Zein ziren benetako gertakariak?

1K 84 20
                                    

Jisung gözlerini açtı.

Duvarı gördü.

Bu duvarlar, bu koku...

Tanıyordu.

Ömrünün yaklaşık 2 senesi, hastanelerde geçmişti.

Gözü, kulağı, burnu kapalı olsa bile, hastanedeyse hissederdi.

O kasveti, o acıyı, o umudu, onca ölümü ve onca doğumu, şiddeti, minneti...

Hissederdi, hastanede olduğunu bilirdi.

"Uyanmışsın."

Yalnız olduğunu zannediyorken, ki buna da alışıktı, duyduğu sesle kaşlarını indirdi.

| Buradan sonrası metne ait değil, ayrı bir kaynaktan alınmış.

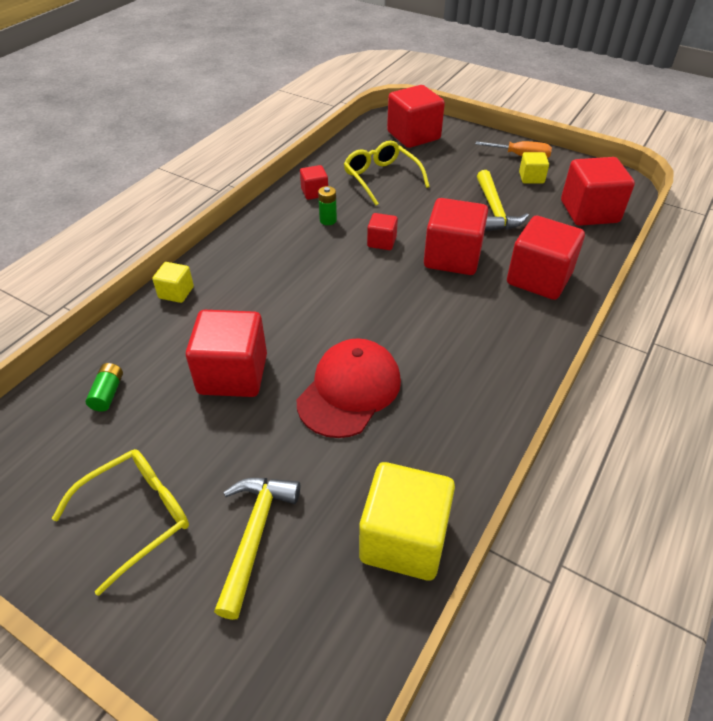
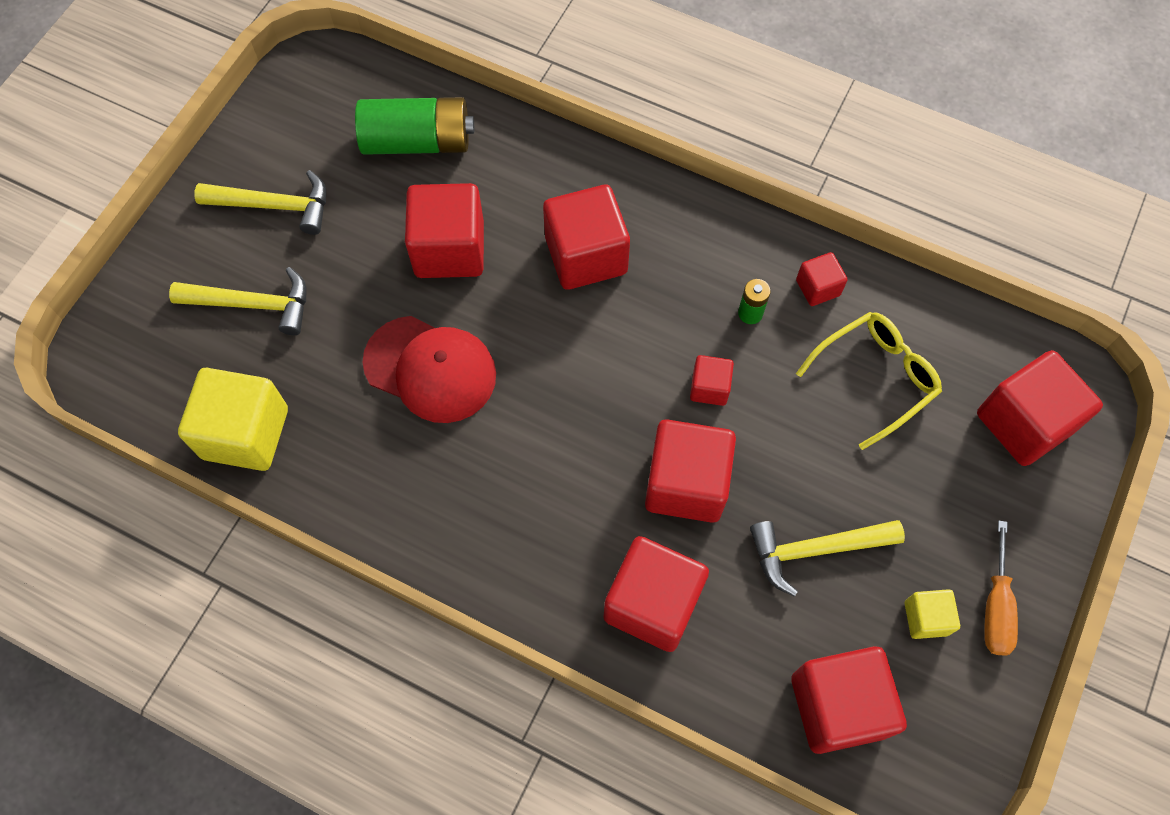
camera: 85 degrees right, 20 degrees up
(108, 393) = (418, 142): green battery -> green battery, size x2.24
(136, 517) = (274, 205): yellow glasses -> yellow hammer
(176, 292) = (577, 164): yellow cube -> none
(262, 293) = (586, 255): none -> red cube

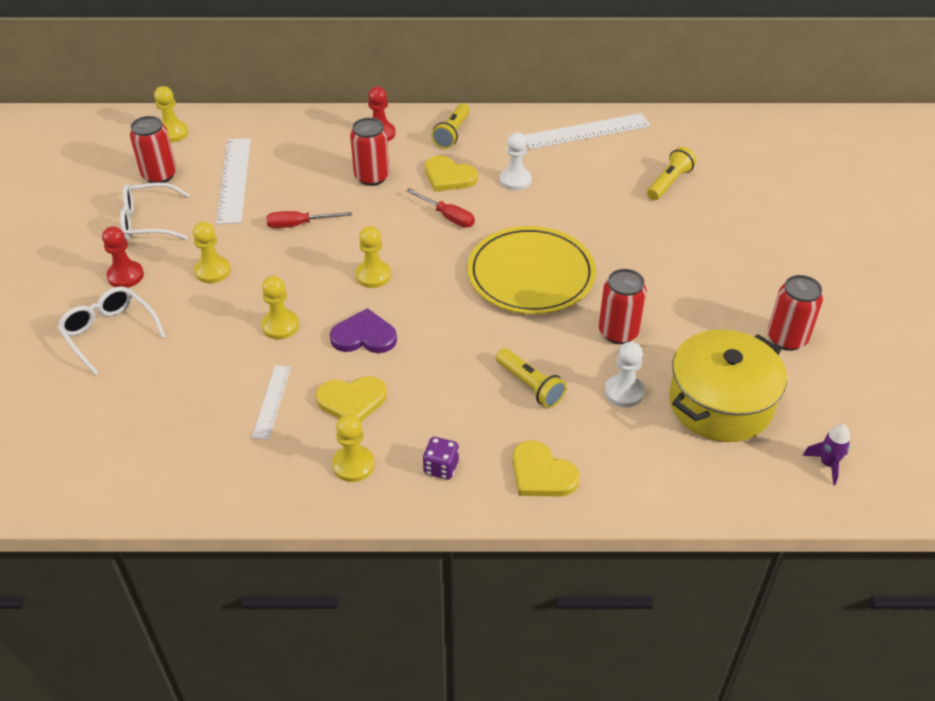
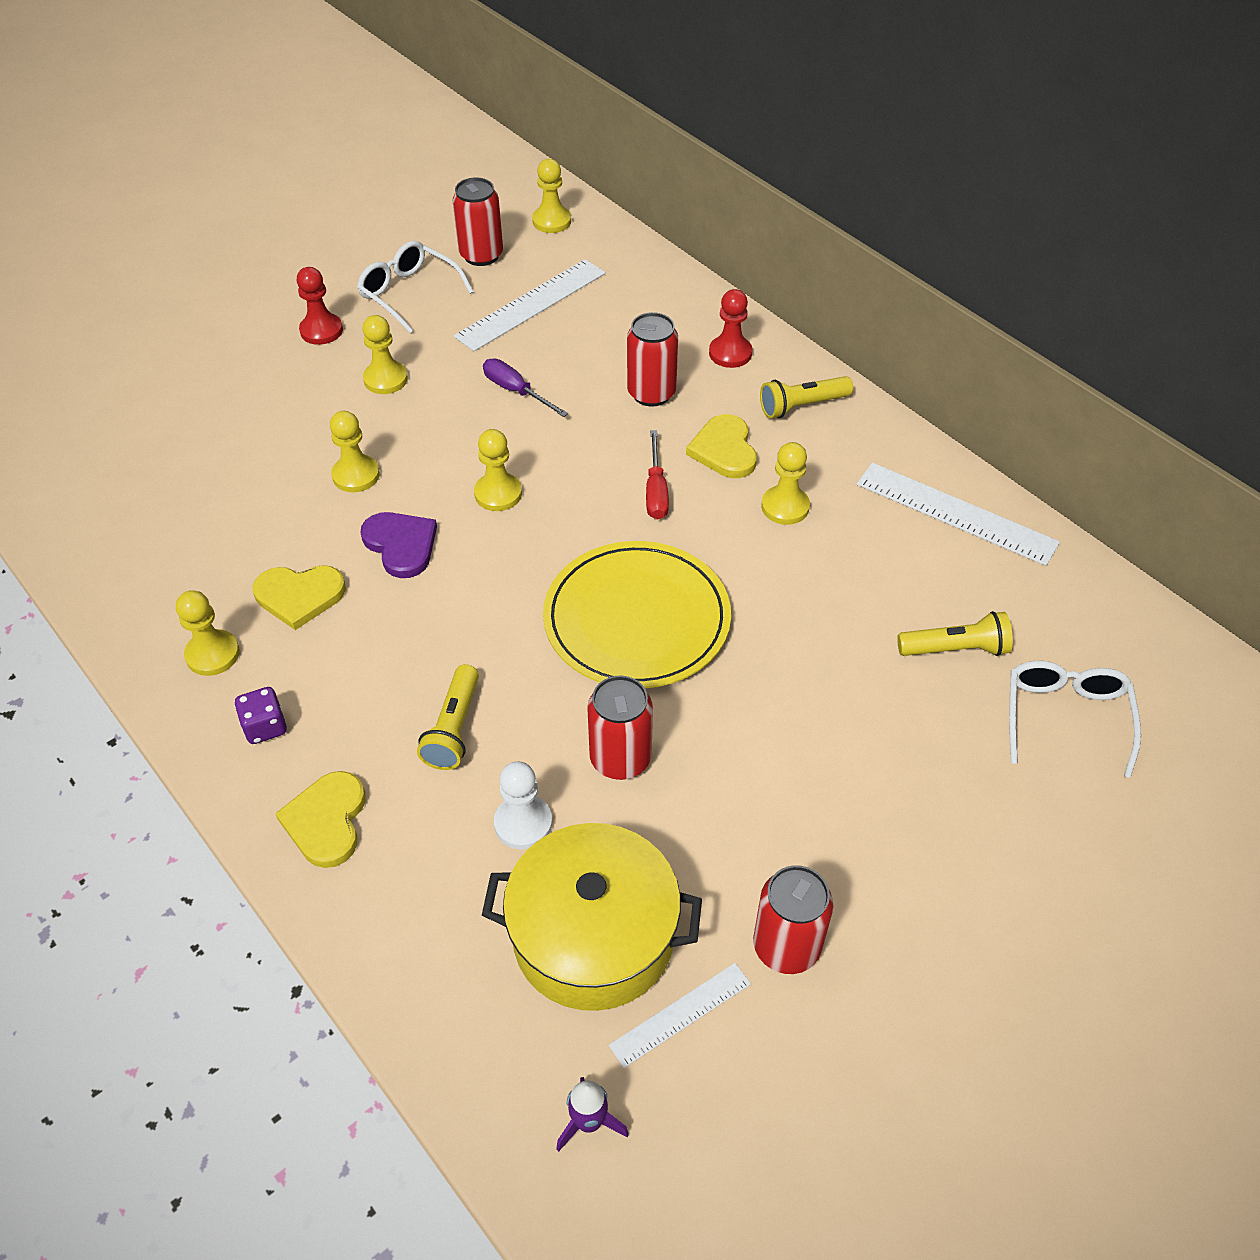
camera: 50 degrees right, 5 degrees up
(110, 333) = (238, 373): white glasses -> white glasses (1065, 718)
(272, 401) = (247, 538): white ruler -> white ruler (680, 1014)
(299, 224) = (516, 391): red screwdriver -> purple screwdriver
(352, 401) = (299, 596): yellow heart -> yellow heart turned 45 degrees counterclockwise
(515, 180) = (785, 507): white pawn -> yellow pawn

"Biraz daha çatarsan o kaşlarını, burnuna değdirebilirsin."

Doyoung kendi çapında söylediği şeye gülerken, Kun onun sevimliliğine güldü.

Jisung bir şey demedi.

"Neden buradasınız?"

Çatlayan sesiyle konuştu.

Ses telleri ağrıyordu.

Akciğer kanseri bazen, ses tellerini bile ağrıtıyordu.

"Soru sorma hakkın yok. Bugün cevaplayacaksın. Her şeyi, baştan sona anlatacaksın. Kaçamazsın Jisung. Artık değil."

Doyoung az önceki gülüşünden uzak, oldukça ciddice sordu.

"Ne anlatayım? Yorgunum."

"O zaman yaz, bana ne." Kun omuz silkerek söyledi.

Jisung pes etti.

Zaten yorgun biriydi, daha fazla direnemezdi.

"Ne bilmek istiyorsunuz?"

Mırıldandı.

Kun, yatağın yanına çektiği refakatçi koltuğa oturdu, Doyoung'u da yanına çekti.

"İlk sorumuz, 2 sene önce, neden öylece hayatımızdan çıkıp gittin?"

"Öyle gerekti Kun Hyung."

"Neden öyle gerekti Jisung? Ne oldu da böyle bir şey gerekli oldu?"

"Bölmeden dinleyin o halde. Baştan sona, sorma ihtimaliniz olan her haltı anlatacağım. Madem öğrenmek istiyorsunuz, öğrenin. Hasta olduğumu öğrendim. Sıradan bir genel kontrolde, bazı garip bulgulara rastlandı. Birkaç tetkik, ultrason, biyopsi... Sonra tanı konuldu, üçüncü evre akciğer kanseri. Hiçbir işaret yoktu hasta olduğuma dair, ama hastaydım. Lee Soo Man Başkan, kemoterapi ve ilaç tedavisi için yurt dışında bazı şeyler ayarladı, tedavi, araç, ev, para falan. Ailemle birlikte yurt dışına gitmek zorunda kaldım, acilen. Beklenen her saniyenin, beni ölüme yaklaştırdığı söylenmişti. Sizi, ailemi yarı yolda yapayalnız bırakamazdım."

Jisung, boğazı acıyınca, nefesi azalınca sustu.

Normale dönmeyi bekledi.

"Peki neden bize haber vermedin Jisung-ah? Yanında olurduk, birlikte göğüslerdik..." Doyoung konuştu.

Jisung kaşlarını çattı.

"Vermiştim. Daha doğrusu, Lee Soo Man ile çokça kez tartıştık bu konuda. Ben size söylemek isterken, o inatla engelledi. Bana dedi ki; 'öleceğini bilmektense, senin onları terk ettiğini ama başka bir yerde nefes alıyor olduğunu bilmek onları daha az üzer.' Ne diyeceğimi bilemedim, ne düşüneceğimi, ne yapacağımı. İlk defa, asla düşünmediğim, inatla düşünmekten kaçındığım o son yüzüme vurulmuştu. Ölüm. Ölecektim, ben ölüyordum."